#### Aufgabenstellung:
Kannst du in der Predigt alles von „Aber Jakob zog“ bis hinunter zu „der Stätte schlafen.“ neu schreiben und dabei „Stein“ durch „Felsbrocken“ ersetzen?

#### Vorliegender Text:
********
Predigt Talkirche, Sonntag, 1. September 2013

Gottesdienst für den vierzehnten Sonntag nach Trinitatis 

Text: Gen 28,10-19a

Aber Jakob zog aus von Beerscheba und machte sich auf den Weg nach Haran und kam an eine Stätte, da blieb er über Nacht, denn die Sonne war untergegangen. Und er nahm einen Stein von der Stätte und legte ihn zu seinen Häupten und legte sich an der Stätte schlafen.

Und ihm träumte, und siehe, eine Leiter stand auf Erden, die rührte mit der Spitze an den Himmel, und siehe, die Engel Gottes stiegen daran auf und nieder. Und der Herr stand vor ihm und sprach: „Ich bin der Herr, der Gott deines Vaters Abraham, und Isaaks Gott; das Land, darauf du liegst, will ich dir und deinen Nachkommen geben. Und dein Geschlecht soll werden wie der Staub auf Erden, und du sollst ausgebreitet werden gegen Westen und Osten, Norden und Süden, und durch dich und deine Nachkommen sollen alle Ge­schlechter auf Erden gesegnet werden. Und siehe, ich bin mit dir und will dich behüten, wo du hinziehst, und will dich wieder herbringen in dies Land. Denn ich will dich nicht verlassen, bis ich alles tue, was ich dir zugesagt habe.“

Als nun Jakob von seinem Schlaf aufwachte, sprach er: „Fürwahr, der Herr ist an dieser Stätte, und ich wusste es nicht!“ Und er fürchtete sich und sprach: „Wie heilig ist diese Stätte! Hier ist nichts anderes als Gottes Haus, und hier ist die Pforte des Himmels.“ Und Jakob stand früh am Morgen auf und nahm den Stein, den er zu sei­nen Häupten gelegt hatte, und richtete ihn auf zu einem Steinmal und goss Öl oben darauf und nannte die Stätte Bethel.

„Und Jakob zog aus von Beerscheba und ging nach Haran.“ Hinter diesem schlichten Satz steckt eine lange Geschichte – ganz und gar nichts Erbauliches, sondern ein höchst unerquickliches Familien­drama. Jakobs Reise nach Haran ist eine Flucht. Sein eigener Bruder will ihn umbringen und hat auch allen Grund dazu. Nicht nur, dass Jakob ihm für einen Topf Linsen sein Erstgeburtsrecht abgeluchst hatte – das konnte er zur Not noch seiner eigenen Dummheit zu­schreiben –, sondern jetzt hatte er Esau auch noch um den väterli­chen Segen gebracht. Kaum war er aus dem Haus, um dem Vater das gewünschte Wildbret zu schießen, da war Jakob zur Stelle gewesen, hatte sich vor dem alten, blinden Isaak für seinen Bruder ausgegeben und sich so den Segen ergaunert, der ihm nicht zustand. Dass seine Mutter Rebekka ihn dazu angestiftet hatte, machte die Sache auch nicht besser. Nun hat sie ihn vorsichtshalber außer Landes geschickt, zu ihrer Verwandtschaft ins ferne Haran. Da soll er ab­warten, bis Gras über die Sache gewachsen ist.
********
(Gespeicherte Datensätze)
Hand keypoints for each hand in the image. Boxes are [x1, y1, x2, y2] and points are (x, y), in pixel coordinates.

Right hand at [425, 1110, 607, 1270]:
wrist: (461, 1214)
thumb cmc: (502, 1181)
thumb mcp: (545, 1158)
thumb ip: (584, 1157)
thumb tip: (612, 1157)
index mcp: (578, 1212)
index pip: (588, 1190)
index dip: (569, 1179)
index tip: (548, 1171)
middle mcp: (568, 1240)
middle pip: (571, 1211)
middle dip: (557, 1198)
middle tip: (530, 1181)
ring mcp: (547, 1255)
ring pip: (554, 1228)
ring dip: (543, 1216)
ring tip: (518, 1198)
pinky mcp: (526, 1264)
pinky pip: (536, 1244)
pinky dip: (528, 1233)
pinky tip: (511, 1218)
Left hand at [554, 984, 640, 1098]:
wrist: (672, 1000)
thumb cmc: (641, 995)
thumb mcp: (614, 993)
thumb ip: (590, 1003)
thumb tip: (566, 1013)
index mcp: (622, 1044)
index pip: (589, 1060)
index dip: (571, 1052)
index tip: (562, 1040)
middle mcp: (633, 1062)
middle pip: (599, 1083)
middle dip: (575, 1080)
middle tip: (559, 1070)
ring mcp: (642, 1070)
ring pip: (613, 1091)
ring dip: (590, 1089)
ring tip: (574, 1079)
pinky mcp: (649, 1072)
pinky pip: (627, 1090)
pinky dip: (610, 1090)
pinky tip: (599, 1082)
********
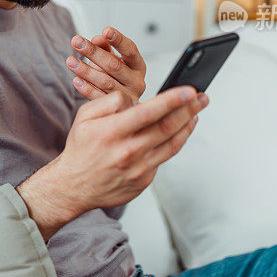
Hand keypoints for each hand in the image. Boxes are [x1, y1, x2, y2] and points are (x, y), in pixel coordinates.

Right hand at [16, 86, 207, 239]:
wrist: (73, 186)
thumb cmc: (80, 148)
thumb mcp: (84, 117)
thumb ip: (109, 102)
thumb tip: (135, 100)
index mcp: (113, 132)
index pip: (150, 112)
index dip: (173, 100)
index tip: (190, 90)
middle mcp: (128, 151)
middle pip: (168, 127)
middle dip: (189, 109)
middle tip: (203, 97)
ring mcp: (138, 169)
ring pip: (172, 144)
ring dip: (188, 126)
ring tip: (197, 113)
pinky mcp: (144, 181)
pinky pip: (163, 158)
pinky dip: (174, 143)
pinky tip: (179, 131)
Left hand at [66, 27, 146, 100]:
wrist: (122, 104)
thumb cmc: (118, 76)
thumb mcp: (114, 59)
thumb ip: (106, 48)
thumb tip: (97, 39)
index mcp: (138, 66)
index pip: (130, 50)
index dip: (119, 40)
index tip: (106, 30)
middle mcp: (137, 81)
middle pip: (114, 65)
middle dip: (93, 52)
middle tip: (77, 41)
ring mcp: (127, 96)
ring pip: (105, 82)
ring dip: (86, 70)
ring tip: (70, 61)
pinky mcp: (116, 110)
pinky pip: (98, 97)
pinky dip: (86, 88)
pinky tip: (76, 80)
********
#### Antwort zur Übung:
Aber Jakob zog aus von Beerscheba und machte sich auf den Weg nach Haran und kam an eine Stätte, da blieb er über Nacht, denn die Sonne war untergegangen. Und er nahm einen Felsbrocken von der Stätte und legte ihn zu seinen Häupten und legte sich an der Stätte schlafen.